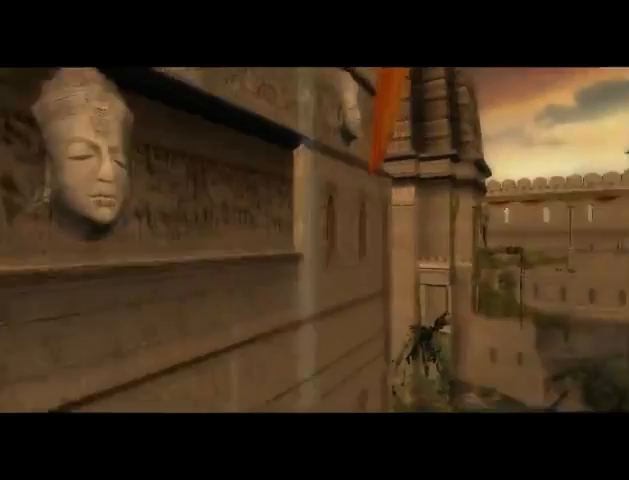
{"buttons": [], "left_stick": "center", "right_stick": "center", "events": []}
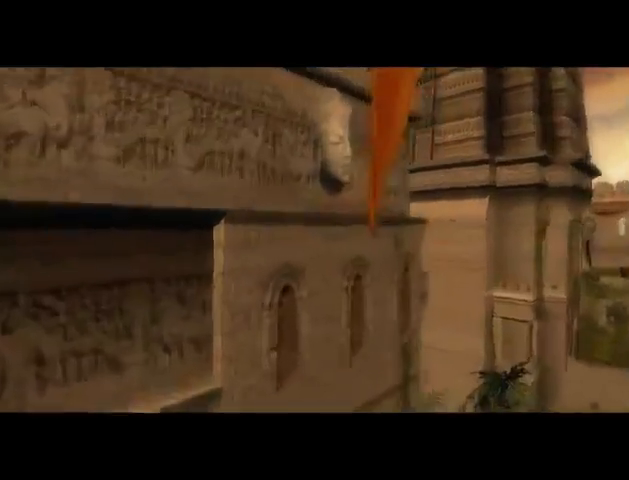
{"buttons": [], "left_stick": "center", "right_stick": "center", "events": []}
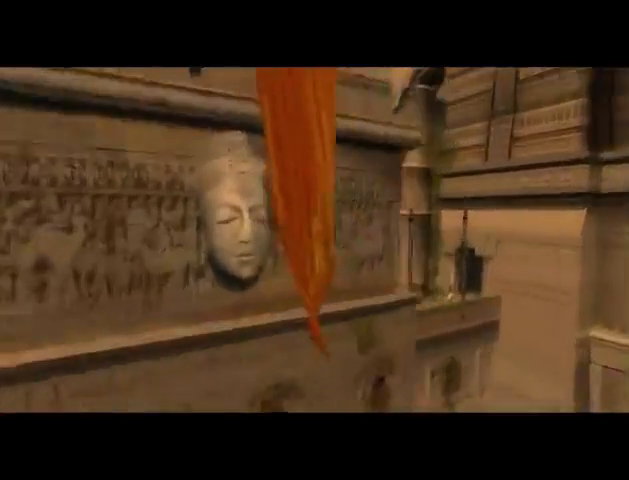
{"buttons": [], "left_stick": "center", "right_stick": "center", "events": []}
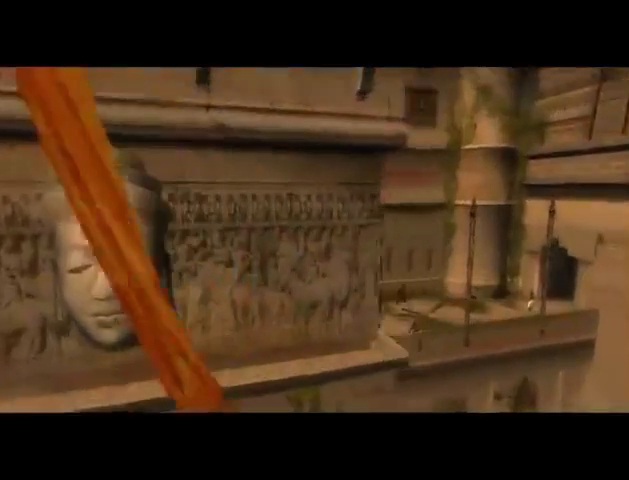
{"buttons": [], "left_stick": "center", "right_stick": "center", "events": [[33, "A", "down"], [67, "A", "up"], [167, "A", "down"], [233, "A", "up"]]}
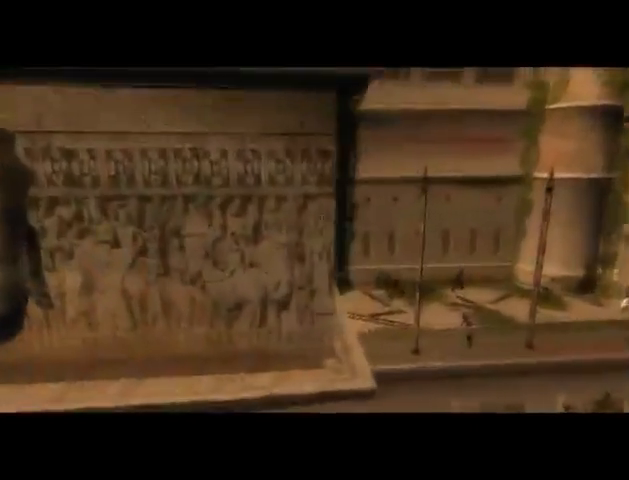
{"buttons": [], "left_stick": "center", "right_stick": "center", "events": []}
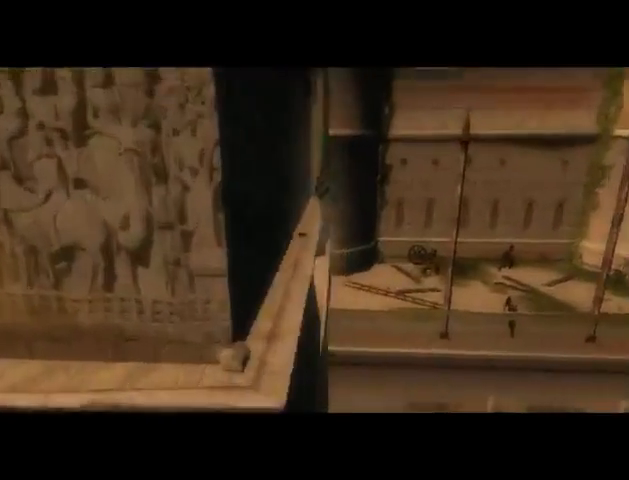
{"buttons": [], "left_stick": "center", "right_stick": "center", "events": []}
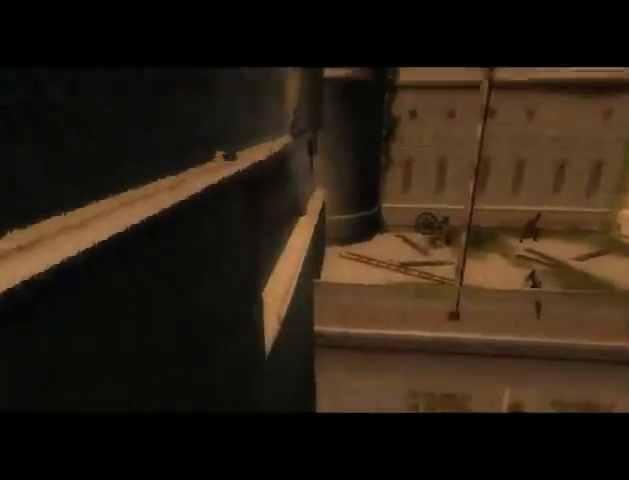
{"buttons": [], "left_stick": "center", "right_stick": "center", "events": []}
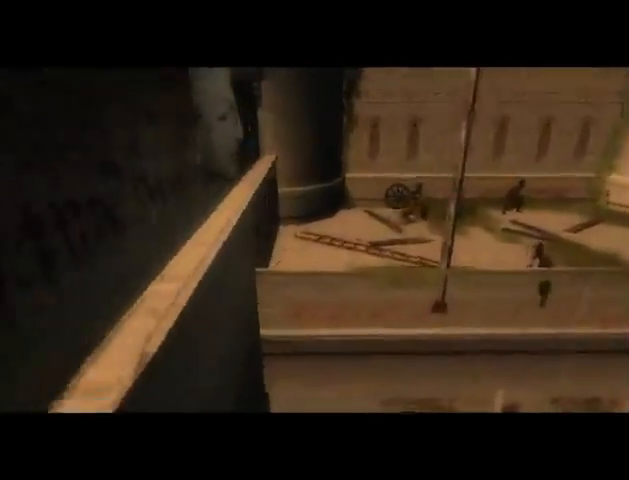
{"buttons": [], "left_stick": "center", "right_stick": "center", "events": []}
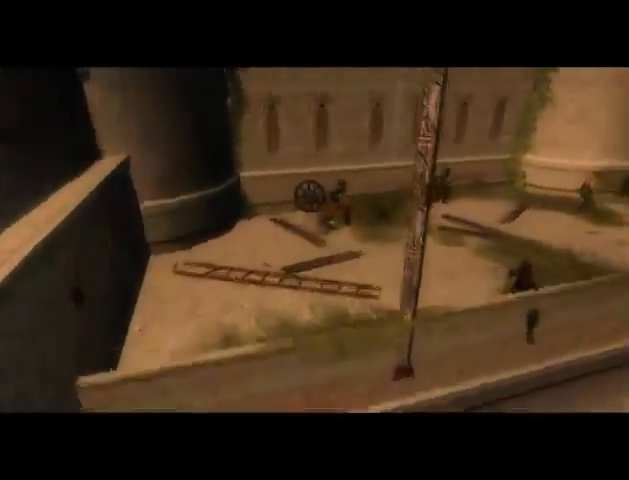
{"buttons": [], "left_stick": "center", "right_stick": "center", "events": [[167, "A", "down"], [267, "A", "up"], [333, "A", "down"], [433, "A", "up"]]}
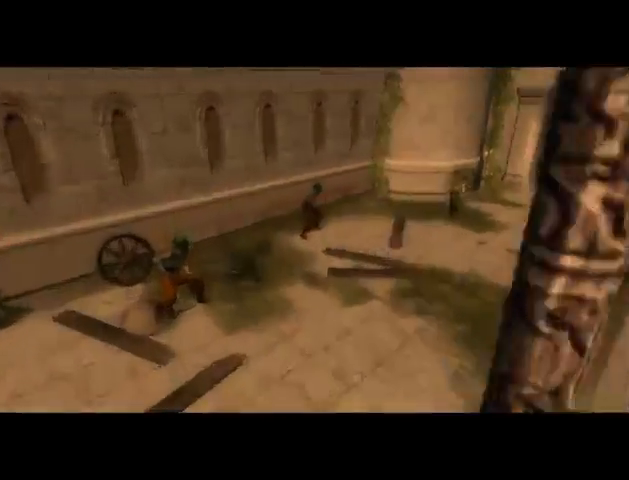
{"buttons": ["A"], "left_stick": "center", "right_stick": "center", "events": [[367, "A", "down"], [433, "A", "up"], [500, "A", "down"]]}
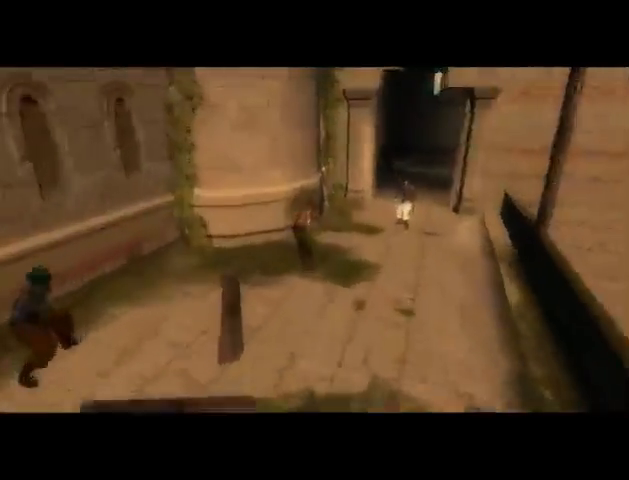
{"buttons": [], "left_stick": "up", "right_stick": "center", "events": [[67, "A", "up"], [367, "left_stick", "up"]]}
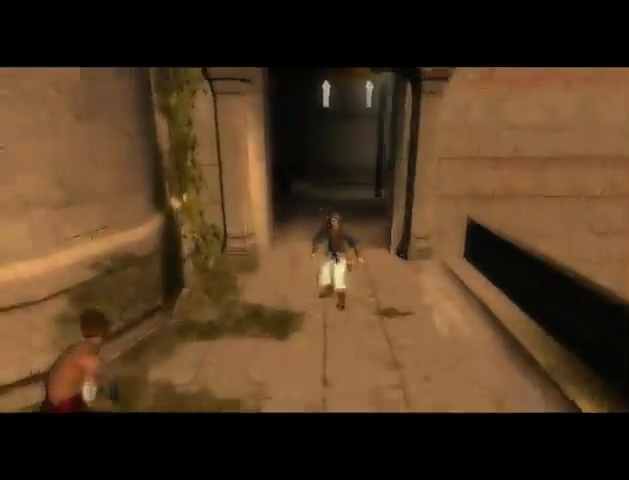
{"buttons": [], "left_stick": "up", "right_stick": "center", "events": []}
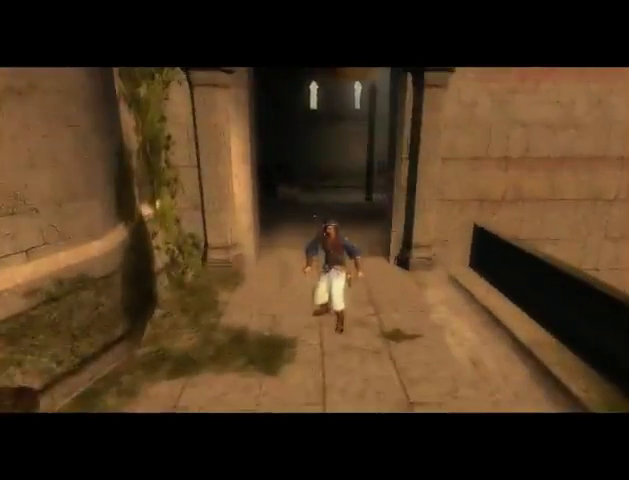
{"buttons": [], "left_stick": "up", "right_stick": "center", "events": []}
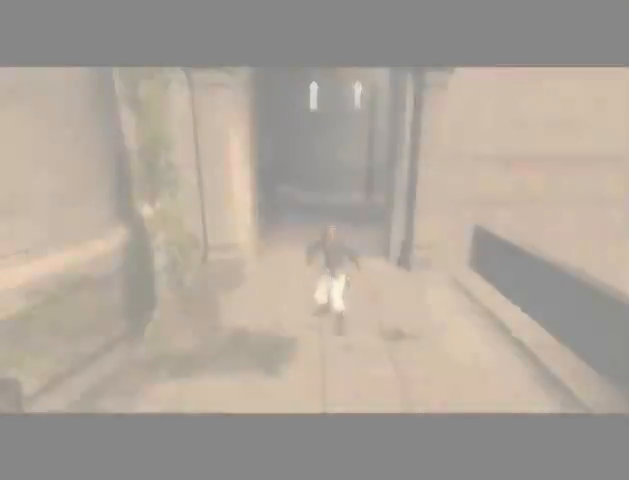
{"buttons": [], "left_stick": "up", "right_stick": "center", "events": []}
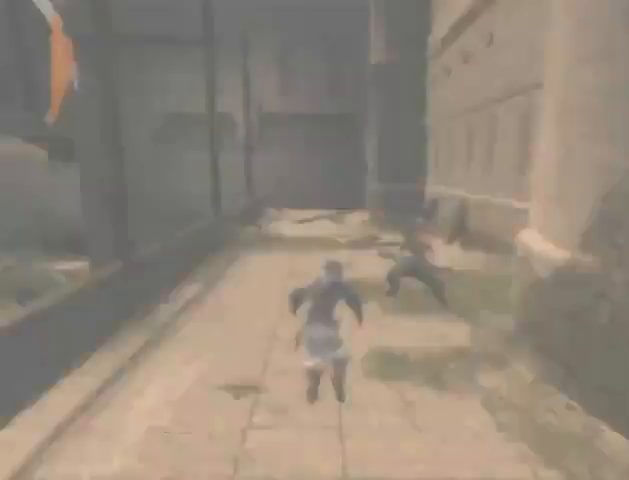
{"buttons": [], "left_stick": "up", "right_stick": "center", "events": []}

________

> [AIM OF THE TASK]: Retype the data shown above exactly, excluding any picture it contains.

> [SOLUTION TO THE PROBLEM]:
{"buttons": [], "left_stick": "center", "right_stick": "center", "events": []}
{"buttons": [], "left_stick": "center", "right_stick": "center", "events": []}
{"buttons": [], "left_stick": "center", "right_stick": "center", "events": []}
{"buttons": [], "left_stick": "center", "right_stick": "center", "events": [[33, "A", "down"], [67, "A", "up"], [167, "A", "down"], [233, "A", "up"]]}
{"buttons": [], "left_stick": "center", "right_stick": "center", "events": []}
{"buttons": [], "left_stick": "center", "right_stick": "center", "events": []}
{"buttons": [], "left_stick": "center", "right_stick": "center", "events": []}
{"buttons": [], "left_stick": "center", "right_stick": "center", "events": []}
{"buttons": [], "left_stick": "center", "right_stick": "center", "events": [[167, "A", "down"], [267, "A", "up"], [333, "A", "down"], [433, "A", "up"]]}
{"buttons": ["A"], "left_stick": "center", "right_stick": "center", "events": [[367, "A", "down"], [433, "A", "up"], [500, "A", "down"]]}
{"buttons": [], "left_stick": "up", "right_stick": "center", "events": [[67, "A", "up"], [367, "left_stick", "up"]]}
{"buttons": [], "left_stick": "up", "right_stick": "center", "events": []}
{"buttons": [], "left_stick": "up", "right_stick": "center", "events": []}
{"buttons": [], "left_stick": "up", "right_stick": "center", "events": []}
{"buttons": [], "left_stick": "up", "right_stick": "center", "events": []}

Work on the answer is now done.